What are the top 3 diseases that hit Flame Tetra the most?

For freshwater fish: ich, columnaris, and fin rot are the top three; quarantine + UV sterilizer prevents the majority. For marine fish: ich (Cryptocaryon), velvet (Amyloodinium), and bacterial infections; tank-transfer method or copper QT during the 30-day acclimation cycle prevents nearly all outbreaks. For inverts + corals: tissue necrosis, parasitic isopods, and protozoan blooms.

Can Flame Tetra be bred in captivity?

Captive breeding success varies enormously by species - some breed readily in community tanks (livebearers, cherry shrimp, clownfish) while others have never been captive-bred (most reef fish + most marine inverts). Check the species-specific care guide for the breeding-method note + larval-rearing protocol. Flame Tetra kept in pairs or small groups often spawns even without intent if conditions are right.

What are the best tankmates to avoid for Flame Tetra?

Avoid same-species rivals (especially male-male pairings for territorial species), known fin-nippers (tiger barbs, certain pufferfish), and anything that out-competes for food or out-grows the tank. Flame Tetra also struggles with hyper-aggressive cichlids in freshwater and damselfish in saltwater - both will hold territory at the expense of every other tankmate.

Is Flame Tetra safe to keep with cleaner shrimp or cleaner wrasses?

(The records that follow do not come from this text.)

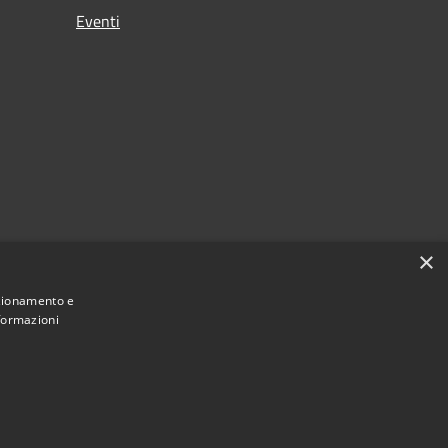
Eventi
×
nzionamento e
nformazioni
Municipium
Accesso redazione
 Soresina • Powered by
•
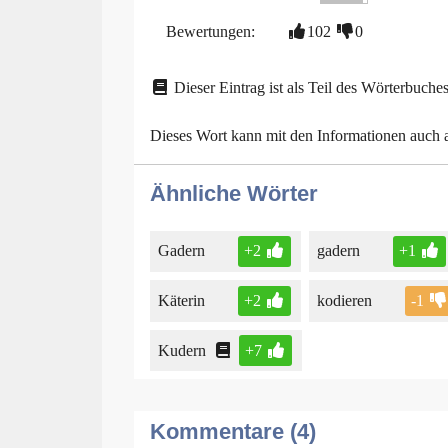
Bewertungen:
102
0
Dieser Eintrag ist als Teil des Wörterbuches
Dieses Wort kann mit den Informationen auch
Ähnliche Wörter
Gadern
+2
gadern
+1
Käterin
+2
kodieren
-1
Kudern
+7
Kommentare (4)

Most ornamental specimens accept cleaner shrimp + cleaner gobies; cleaner wrasses (Labroides) often die in captivity and are not recommended. Flame Tetra kept with cleaner pairs typically benefits from parasite control + stress reduction, but verify the cleaner does not get eaten by checking the species size + temperament chart.

What is the realistic lifespan of Flame Tetra with proper care?

Captive lifespan tracks closely to wild lifespan when water chemistry, diet, and tankmate stress are managed. Most aquarium fish live 5 to 12 years; long-lived species (large cichlids, pufferfish, some tangs) reach 15+ years. Flame Tetra kept in a stable, properly-sized system should live within 80% to 100% of the species lifespan ceiling - early death usually traces back to chronic-stress causes (parameters, tankmates, diet) rather than disease.